General McChrystal's new strategy lays the right emphasis on the security of the Afghan people. It visualises his troops learning Pashto to be able to show respect for the local culture and traditions for winning the 'hearts and minds' of the people. Reuters has circulated a photo from Killeen in Texas wherein an American Chaplain Jason Palmer in uniform is talking to Imam Syed Ahmed Ali on Saturday (November 07, 2009) at the local Islamic Community Centre while his colleague looks on. They met as Jason invited the Imam to join the memorial service for the 13 victims of the Fort Hood. Major Hasan was said to have used the centre to offer prayers. Furthermore, Jason is caught making a gesture, which means a lot to an Afghan. He is holding his hand against his chest, which signifies goodwill. Thus, General McChrystal's inspiration appears to be at work. However, this ought to have been initiated in 2002 when the Bonn Conference created a mirage about great things to come after the Taliban lost power. Sadly then the army, like the neo-con administration, was rather gung-ho.
François-Marie Arouet, known by the pen name Voltaire, has said: "Is there anyone so wise as to learn by the experience of others?" Hence, all options before President Obama underline the necessity for a concord with the Afghans. This is so because history highlights hereditary hostility to 'foreign occupation' despite all odds.
In the past, Gorbachev, the last Soviet leader, advised the US to aim at "dialogue" to terminate the "long sufferings of the people." About the 'surge', he emphasised: "This is something we discussed too, years ago. But we decided not to do it. I think our experience deserves attention."

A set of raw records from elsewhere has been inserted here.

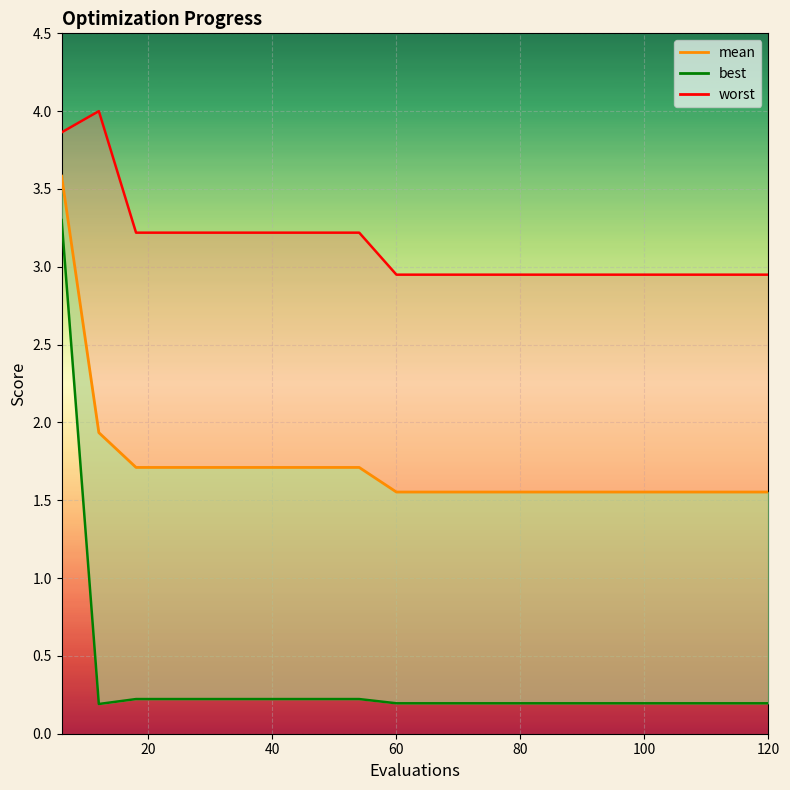

True or false: mean and best_line intersect in this chart.

False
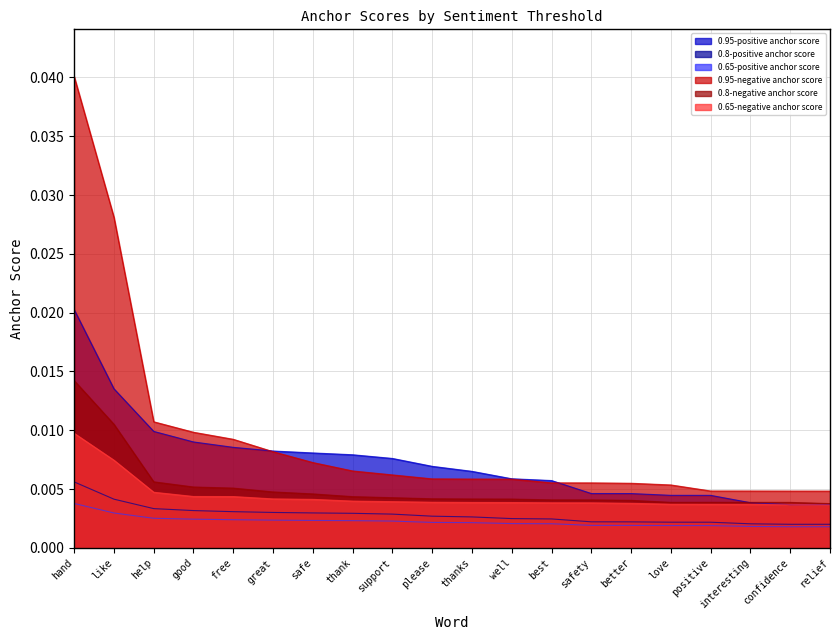

True or false: 0.65-negative anchor score and 0.65-positive anchor score cross at least once.

False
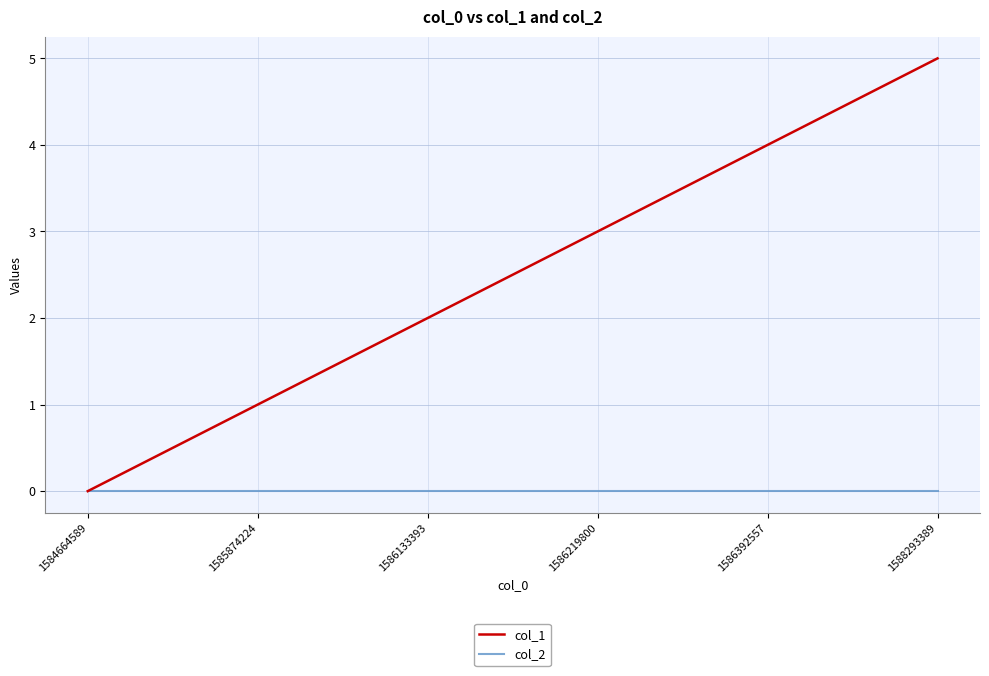

How many lines are shown in the chart?

2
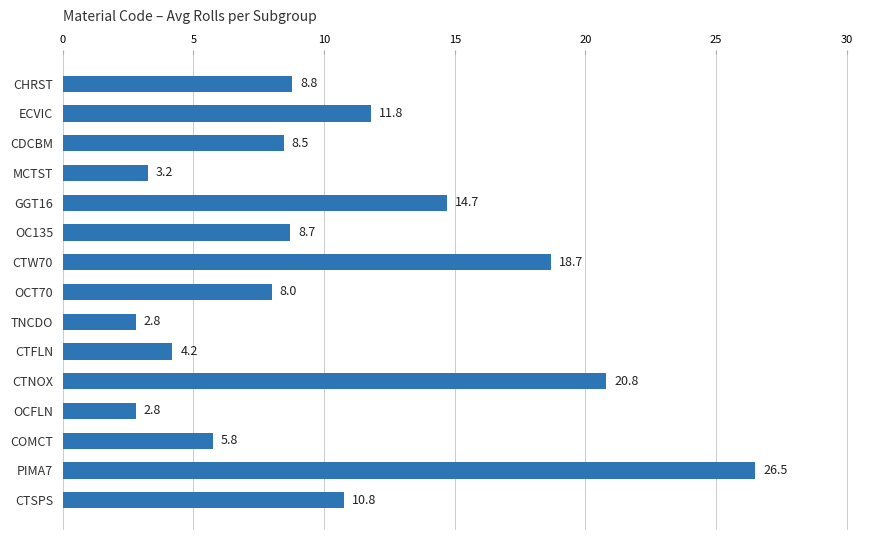

Does the chart contain any negative values?

No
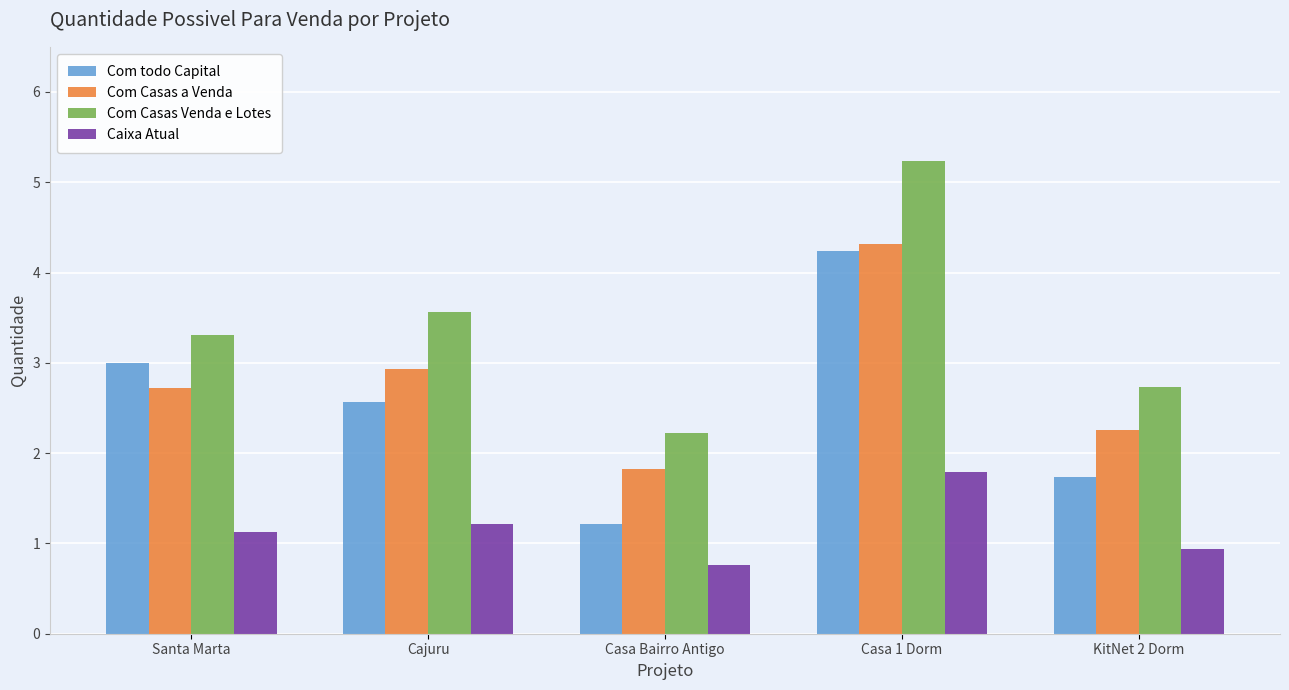

What is the label of the 2nd bar from the right?

Casa 1 Dorm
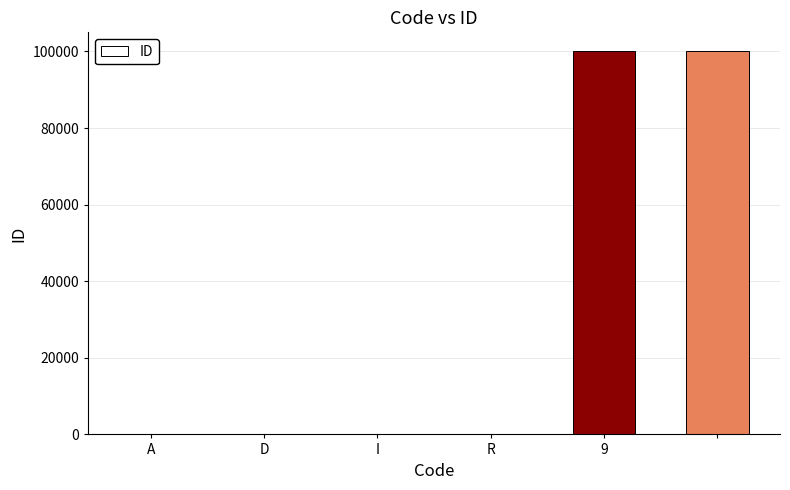

Reading left to right, list all the values displayed in this chart.

1	2	3	4	99999	99998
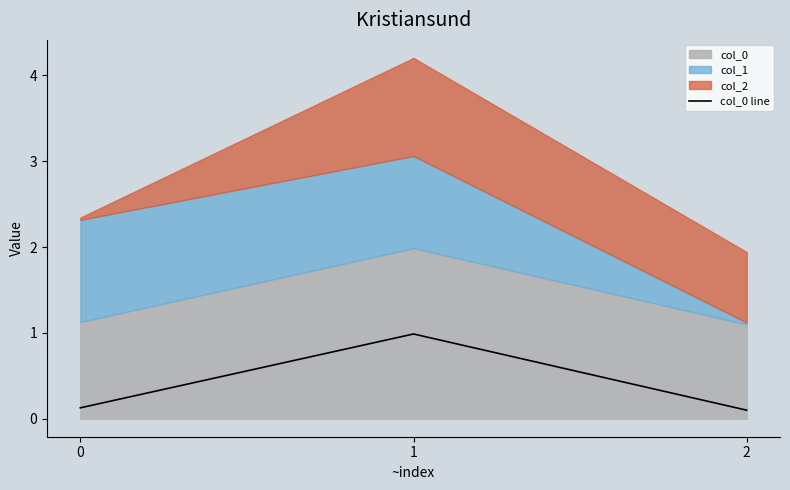

List the labels in order of value, largest first.

1, 0, 2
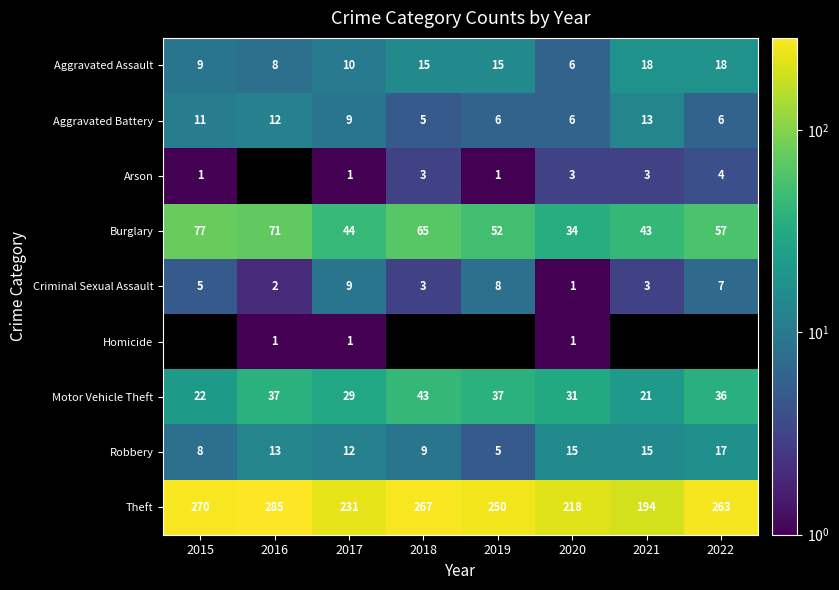

The Homicide series shows 0.3 at 2017. True or false?

False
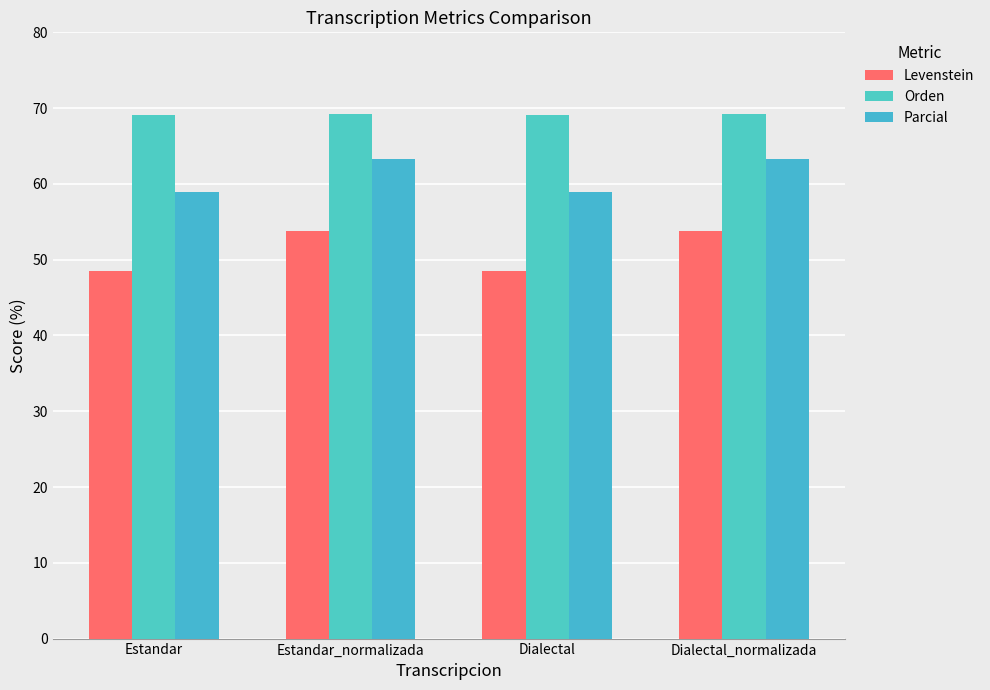

Does the chart contain stacked bars?

No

In Afghanistan, Hamid Karzai is to become a president again following his discredited election. Recently, the news appeared that his brother was a CIA agent as well as a drug baron. Reportedly, Obama has warned him to cut corruption visibly for earning US support. While Admiral Michael Mullen rightly labelled Karzai's legitimacy, "at best, in question right now and at worst, does not exist." Apparently insulting Karzai, a former Unocal employee and another Diem, publicly makes him 'a donkey with a new saddle' as per an Afghan proverb. Anyway, the US does realise that a coalition of warlords had been whipped up by spending dollars duly helped by the neighbouring countries in the wake of the 9/11 sympathy wave. In Iraq, the US persecuted the Sunni minority by partnering the majority but the Pashtuns are the majority in Afghanistan. Nevertheless, while the Taliban creed caused a lot of misery, the ethnic factor is still important.
The US must define its long-term strategy to be followed regardless of the party politics. Pakistan is playing the pivotal part, despite the widespread mayhem let loose against the people. How long can our people keep dying in the hope that the US would stand by them? Moreover, Indian overtures reveal self-deception. The Maoists, a rebellion against the status quo defined by the rampage of the rich, are a great threat. Arundhati Roy asks: "If it takes 600,000 soldiers to hold down the tiny valley of Kashmir, how many will it take to contain the mounting rage of hundreds of millions of people?" Therefore, the US must guarantee her commitment to the region to win peace and also to AfPak. Remember fire-fighting can't forestall an Armageddon.
The Nation. I M Mohsin. The writer is a former secretary interior.